Load balancing across worker instances

Run multiple workers in a group; Resonate dispatches work to whichever is available, recovers it when one dies.

Load Balancing banner

Run several workers in the same group. Calls to target: "poll://any@<group>" get dispatched to whichever worker claims them first. When a worker dies mid-execution, Resonate reassigns the work to a survivor — no service registry, no leader election, no glue.

SDK versions

TypeScript: @resonatehq/sdk v0.10.2 (current). Python: resonate-sdk v0.6.x against the legacy Resonate Server. Rust: 0.4.0, in active development. Go: pre-release — no semver tag yet, so the example pins a specific commit (see Go SDK).

The problem#

A single worker eventually runs out of capacity, and a single worker is also a single point of failure. The textbook fix is to run several — but that opens its own can: which worker has spare capacity, how does the caller find one, what happens when the chosen worker dies mid-job, who takes the work over?

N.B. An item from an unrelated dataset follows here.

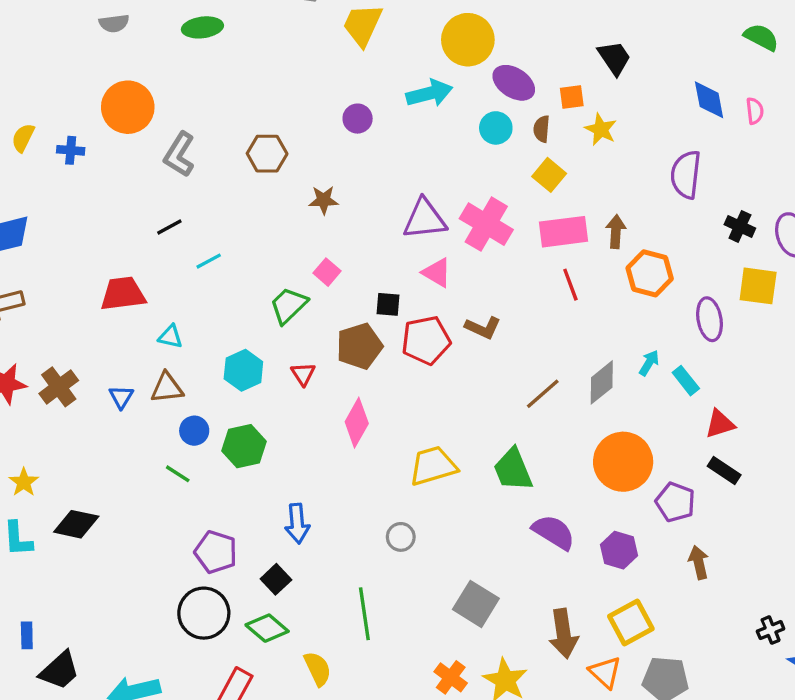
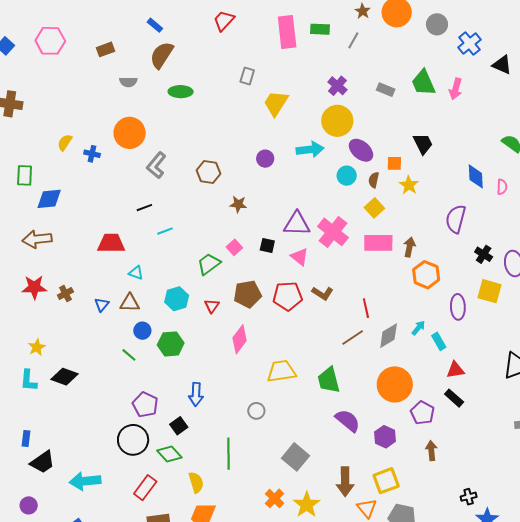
red line: (570, 285) -> (366, 308), moved
black square: (388, 304) -> (267, 246), moved
brown cross: (59, 387) -> (65, 293), size x0.7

Most teams end up bolting service discovery, load balancing, and recovery onto application code in three different places, each with its own bugs.

Resonate's solution#

Resonate ships service discovery, load balancing, and crash recovery behind one primitive: the target schema. Workers in the same group long-poll the server; the caller dispatches with target: "poll://any@<group>" and the server hands the work to whichever worker is ready. If that worker dies before completing, the workflow's durable promise stays open and another worker in the group picks it up.

Code walkthrough#

Two pieces: a worker that registers a durable function and joins a group, and a client that dispatches work to that group.

The worker group#

Each worker process is identical except for the group it joins. Run as many as you want — they share work automatically.

worker.ts·typescript
import { Resonate } from "@resonatehq/sdk";
import type { Context } from "@resonatehq/sdk";

const resonate = new Resonate({
  url: "http://localhost:8001",
  group: "workers",
});

function computeSomething(ctx: Context, args: { id: string; computeCost: number }) {
  console.log(`${args.id} starting computation`);
  setTimeout(() => {
    console.log(`${args.id} computed something that cost ${args.computeCost} seconds`);
  }, args.computeCost * 1000);
}

resonate.register("computeSomething", computeSomething);
console.log("worker is running...");

Dispatching to the group#

The caller picks a target with the poll://any@<group> schema. any means "whichever worker in the group claims it first."

client.ts·typescript
import { Resonate } from "@resonatehq/sdk";
import { v4 as uuid } from "uuid";

const resonate = new Resonate({
  url: "http://localhost:8001",
  group: "client",
});

const id = uuid();
const computeCost = Math.floor(Math.random() * 10) + 1;
await resonate.beginRpc(
  id,
  "computeSomething",
  { id, computeCost },
  resonate.options({ target: "poll://any@workers" }),
);
await resonate.stop();

Run it locally#

Start the server, run several workers, then dispatch repeatedly from the client.

shell
git clone https://github.com/resonatehq-examples/example-load-balancing-ts
cd example-load-balancing-ts
npm install
Terminal 1Resonate Server·shell
brew install resonatehq/tap/resonate
resonate dev
Terminals 2–4three workers·shell
npx tsx worker.ts
Terminal 5dispatch in a loop·shell
for i in 1 2 3 4 5 6; do npx tsx client.ts; done

Watch the work spread across the three worker terminals. Now kill one of them mid-execution — Resonate reassigns its in-flight workflow to a survivor.

Try the recovery story#

Start three workers and dispatch enough jobs to keep all of them busy. Kill the worker holding a long-running job. The Resonate Server detects the loss, reassigns the workflow's durable promise to one of the survivors, and the work continues. The client never sees an error — it just gets a slightly delayed result.

The TypeScript, Python, and Rust examples run each worker as its own process, so you can Ctrl-C a single one to watch this happen. The Go example runs its workers inside one process, so it demonstrates the distribution but not single-worker recovery — recursive factorial shows the Go crash-recovery story with a separate worker process.